A resposta de Wagner Nabuco, diretor-geral da Caros Amigos
 
“Nessa sexta-feira (8/3) estava em reunião, anteriormente agendada, com o contador e advogados, quando a equipe editorial entregou uma carta manifesto se declarando em greve.
 
“Assim que terminei a reunião desci ao andar da redação e não encontrei ninguém; as mesas estavam limpas e vazias. Confesso que me surpreendi, pois ao longo de 2012 e em 2013, tivemos várias reuniões com toda a redação (e suas comissões de representantes) para tratar dos assuntos que apresentaram na carta.
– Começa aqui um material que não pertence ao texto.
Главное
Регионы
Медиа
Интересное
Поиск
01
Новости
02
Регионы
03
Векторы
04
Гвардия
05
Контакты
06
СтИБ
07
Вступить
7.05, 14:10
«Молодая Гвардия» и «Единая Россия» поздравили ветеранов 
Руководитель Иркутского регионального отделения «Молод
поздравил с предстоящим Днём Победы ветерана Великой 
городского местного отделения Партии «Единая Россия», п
Aliás, esta sempre foi minha postura com as várias equipes de redação, estagiários e free-lancers, que por aqui passaram e deram inestimável colaboração ao longo desses 16 anos.
 
“Devo dizer que reuniões assim também foram feitas com as equipes financeira, administrativa e comercial, hoje com apenas 9 pessoas, sendo que alguns trabalham e colaboram comigo e com a revista desde 1997.
 
“Ressalto que nessas reuniões mostrei todos os números da editora, sua movimentação financeira e o prejuízo mensal que a revista vem acumulando pois, mesmo com os milhares de leitores, as receitas de publicidade são pequenas ( e agora com mais restrições da SECOM/PR ) , todo o mercado de circulação – bancas e assinaturas – está em queda , os custos vem aumentando acima da inflação, e não podemos repassar para o preço de capa. Essa situação atingiu duramente os veículos alternativos e contra hegemônicos, que tiveram que fazer ajustes para continuar suas operações e produzir um jornalismo crítico e independente.
 
“Expliquei à todos , sem distinção entre redação , comercial e operacional, que precisava tomar essas difíceis medidas para garantir a sobrevivência da revista como tenho feito em momentos de crise já vividas desde 1997.
 
“Mais uma vez, tenho certeza, a Caros Amigos contando com o empenho de suas equipes internas , o apoio dos amig@s e a fidelidade dos nossos leitores , por todo o Brasil, sairá mais fortalecida dessa lamentável crise.
 
“Abraços
 
Wagner Nabuco”
 
Relator da ONU
 
Um dos dirigentes do Instituto Barão de Itararé, Centro de Estudos da Mídia Alternativa, o jornalista Altamiro Borges, em seu blog, relata a visita do relator das Nações Unidas para a Liberdade de Opinião e Expressão, Frank de La Rue, ao Brasil. O relator tem se manifestado em defesa de medidas de combate à concentração dos meios de comunicação e em apoio à liberdade e garantia de direitos na Internet.
 
Recentemente, la Rue se posicionou a favor da Ley de Medios da Argentina, por entender que instrumentos de regulação democrática são necessários para garantir o pluralismo e a diversidade na comunicação. La Rue participa de uma série de debate sobre a democratização da comunicação e a liberdade de expressão na Câmara Municipal de São Paulo.